EXCERPTED TEXT:
=== Section Start ===
I mean, I got to come clean. Luke is not... a real person, but his characteristics were all ones pulled together from people's lives that actually did storm the Capitol on January 6th. And I brought up this kind of composite character, Luke, because I think that that character is a good way to think about how gender anxieties can actually be an expression of other anxieties in our lives.
100%.
I think it's the most... powerful, most concrete, and most persistent expression of generalized anxiety. I mean, I was at a Trump rally, and the number of times that people use expressions like, we don't want beta males, we want alpha males. I'm telling you, we want a world where men are men and women are women. And I'm thinking,
The world is changing really fast, like the world around gender and all over the place, because it's happening in urban places and rural places, like the way a younger generation thinks about what gender is and what their own gender is. It's really shifting radically and how that is just genuinely terrifying to people.
Or it just becomes like a split, like the country splits in two and one part of the country has really like rigid traditional ideas of gender and the other goes in like totally the other direction.
I mean, it's interesting because like when it comes to sort of like the Make America Great Again era, you know, like the past nearly 10 years, there's these like two competing gender ideals butting heads against one another. What do these two mentalities say about what we as Americans value? Or in other words, like, what hopes and fears do we unconsciously put inside of our views on gender?
=== Section End ===
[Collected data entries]
=== Section Start ===
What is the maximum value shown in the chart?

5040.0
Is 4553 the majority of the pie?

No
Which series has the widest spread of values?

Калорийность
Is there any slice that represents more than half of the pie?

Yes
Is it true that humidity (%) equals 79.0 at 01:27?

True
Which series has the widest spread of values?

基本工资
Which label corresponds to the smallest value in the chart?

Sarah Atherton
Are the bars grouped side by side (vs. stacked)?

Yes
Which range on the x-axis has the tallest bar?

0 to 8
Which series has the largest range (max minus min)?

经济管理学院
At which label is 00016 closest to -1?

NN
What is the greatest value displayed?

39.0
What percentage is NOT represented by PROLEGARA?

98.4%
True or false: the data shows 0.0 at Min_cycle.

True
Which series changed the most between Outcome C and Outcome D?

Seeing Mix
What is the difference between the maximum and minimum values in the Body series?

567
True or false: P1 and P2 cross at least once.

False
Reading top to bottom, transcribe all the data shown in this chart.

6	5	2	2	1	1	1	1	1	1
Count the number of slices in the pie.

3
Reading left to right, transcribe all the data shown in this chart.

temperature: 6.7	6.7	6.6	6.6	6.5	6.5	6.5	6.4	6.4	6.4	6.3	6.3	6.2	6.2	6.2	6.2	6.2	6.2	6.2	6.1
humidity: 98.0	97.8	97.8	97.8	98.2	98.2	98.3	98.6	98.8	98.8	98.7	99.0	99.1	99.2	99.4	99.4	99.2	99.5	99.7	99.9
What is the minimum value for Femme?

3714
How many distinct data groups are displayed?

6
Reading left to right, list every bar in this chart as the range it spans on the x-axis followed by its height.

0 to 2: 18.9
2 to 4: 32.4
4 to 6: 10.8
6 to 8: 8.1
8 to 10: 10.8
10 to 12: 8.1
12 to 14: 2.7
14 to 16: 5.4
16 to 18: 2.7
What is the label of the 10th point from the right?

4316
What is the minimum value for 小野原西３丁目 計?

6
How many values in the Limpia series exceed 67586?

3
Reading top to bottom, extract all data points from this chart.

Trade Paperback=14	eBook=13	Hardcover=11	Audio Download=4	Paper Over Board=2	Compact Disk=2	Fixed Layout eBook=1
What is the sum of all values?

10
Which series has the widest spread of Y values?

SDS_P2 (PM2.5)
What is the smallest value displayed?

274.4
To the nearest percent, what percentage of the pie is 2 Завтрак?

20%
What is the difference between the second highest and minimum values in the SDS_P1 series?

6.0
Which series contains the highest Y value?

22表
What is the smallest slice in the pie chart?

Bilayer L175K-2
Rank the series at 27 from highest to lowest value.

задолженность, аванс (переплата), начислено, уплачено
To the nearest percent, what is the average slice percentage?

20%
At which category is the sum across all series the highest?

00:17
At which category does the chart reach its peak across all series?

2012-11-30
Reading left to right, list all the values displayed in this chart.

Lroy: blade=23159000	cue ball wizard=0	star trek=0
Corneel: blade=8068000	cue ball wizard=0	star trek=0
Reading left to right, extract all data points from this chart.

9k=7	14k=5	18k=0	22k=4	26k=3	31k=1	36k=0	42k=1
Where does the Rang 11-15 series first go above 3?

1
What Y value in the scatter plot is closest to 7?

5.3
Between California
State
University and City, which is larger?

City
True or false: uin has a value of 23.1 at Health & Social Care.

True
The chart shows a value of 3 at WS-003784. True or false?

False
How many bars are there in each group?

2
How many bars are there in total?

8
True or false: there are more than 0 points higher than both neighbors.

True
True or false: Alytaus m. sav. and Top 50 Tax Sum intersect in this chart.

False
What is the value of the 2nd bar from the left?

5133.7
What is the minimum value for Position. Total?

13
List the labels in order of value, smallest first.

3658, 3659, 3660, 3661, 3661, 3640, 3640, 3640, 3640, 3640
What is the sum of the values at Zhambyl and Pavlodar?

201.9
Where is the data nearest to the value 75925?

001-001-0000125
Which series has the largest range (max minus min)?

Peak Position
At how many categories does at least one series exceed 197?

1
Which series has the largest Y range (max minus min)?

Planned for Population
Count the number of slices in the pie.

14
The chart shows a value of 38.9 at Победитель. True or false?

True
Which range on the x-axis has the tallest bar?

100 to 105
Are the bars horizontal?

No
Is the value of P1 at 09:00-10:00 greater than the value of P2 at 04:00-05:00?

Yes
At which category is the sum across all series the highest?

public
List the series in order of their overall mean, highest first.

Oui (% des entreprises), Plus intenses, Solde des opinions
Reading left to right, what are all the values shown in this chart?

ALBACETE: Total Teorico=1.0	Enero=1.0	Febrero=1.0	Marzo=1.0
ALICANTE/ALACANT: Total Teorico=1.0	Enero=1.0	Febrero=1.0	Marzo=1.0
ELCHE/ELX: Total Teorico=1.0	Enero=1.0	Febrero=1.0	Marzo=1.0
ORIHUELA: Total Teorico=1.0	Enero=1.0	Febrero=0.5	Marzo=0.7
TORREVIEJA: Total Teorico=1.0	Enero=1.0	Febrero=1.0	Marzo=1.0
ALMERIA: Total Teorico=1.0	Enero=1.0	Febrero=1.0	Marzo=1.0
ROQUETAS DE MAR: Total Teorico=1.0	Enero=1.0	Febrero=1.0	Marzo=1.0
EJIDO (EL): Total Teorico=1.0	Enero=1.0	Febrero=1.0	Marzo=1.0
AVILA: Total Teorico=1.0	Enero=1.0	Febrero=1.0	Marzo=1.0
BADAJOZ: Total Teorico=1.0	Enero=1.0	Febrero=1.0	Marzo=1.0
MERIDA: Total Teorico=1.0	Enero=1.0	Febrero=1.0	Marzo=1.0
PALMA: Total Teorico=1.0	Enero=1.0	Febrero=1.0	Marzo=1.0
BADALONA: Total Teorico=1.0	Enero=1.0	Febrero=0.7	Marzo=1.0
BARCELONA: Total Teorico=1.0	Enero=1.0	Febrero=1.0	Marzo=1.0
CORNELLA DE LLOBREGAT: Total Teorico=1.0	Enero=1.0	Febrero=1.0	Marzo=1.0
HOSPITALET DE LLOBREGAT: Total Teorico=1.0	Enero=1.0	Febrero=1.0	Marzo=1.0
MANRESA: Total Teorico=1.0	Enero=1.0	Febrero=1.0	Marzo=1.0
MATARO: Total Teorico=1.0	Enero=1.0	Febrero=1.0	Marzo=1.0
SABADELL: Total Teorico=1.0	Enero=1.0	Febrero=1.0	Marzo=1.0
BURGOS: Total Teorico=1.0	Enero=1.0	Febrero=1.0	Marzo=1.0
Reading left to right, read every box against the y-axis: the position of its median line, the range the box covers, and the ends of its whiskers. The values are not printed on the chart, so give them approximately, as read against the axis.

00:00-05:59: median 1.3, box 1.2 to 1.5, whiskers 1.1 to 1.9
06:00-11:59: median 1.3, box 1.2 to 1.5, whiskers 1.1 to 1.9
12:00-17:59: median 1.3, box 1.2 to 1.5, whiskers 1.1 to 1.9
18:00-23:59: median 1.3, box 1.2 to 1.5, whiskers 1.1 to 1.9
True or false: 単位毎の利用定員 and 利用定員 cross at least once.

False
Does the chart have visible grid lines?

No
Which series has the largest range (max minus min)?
=== Section End ===
QUESTIONS ON THE MATERIAL:
[1] Translate this sentence from the discussion of gender anxieties into Spanish: "What do these two mentalities say about what we as Americans value?"
[2] Write the next part of the discussion of gender anxieties, starting right after its final line.

TASK RESULTS:
[1] ¿Qué dicen estas dos mentalidades sobre lo que valoramos nosotros como estadounidenses?

[2]
I feel like I'm in some kind of Buddha mood or something. I mean, the immediate answer that comes to me is... Go for it. The world is... an unstable and scary place. And people have lost a lot of their grounding, whether because fewer people are getting married, because jobs are less stable, because the climate disaster, sort of for all sorts of reasons.
And I think some people are grasping for stability kind of backwards outside themselves, like, make America great again, go back to the other time when things were like this and I recognized them and everything didn't seem out of control. And some people are looking for stability kind of inside themselves, like self-determination, who I am, my own identity.
I get to decide, like, what I want to be, and I think that's very grounding and empowering. So I think everybody's experiencing similar instability and just looking for answers In different places. Yeah, finding their comfort in different ways.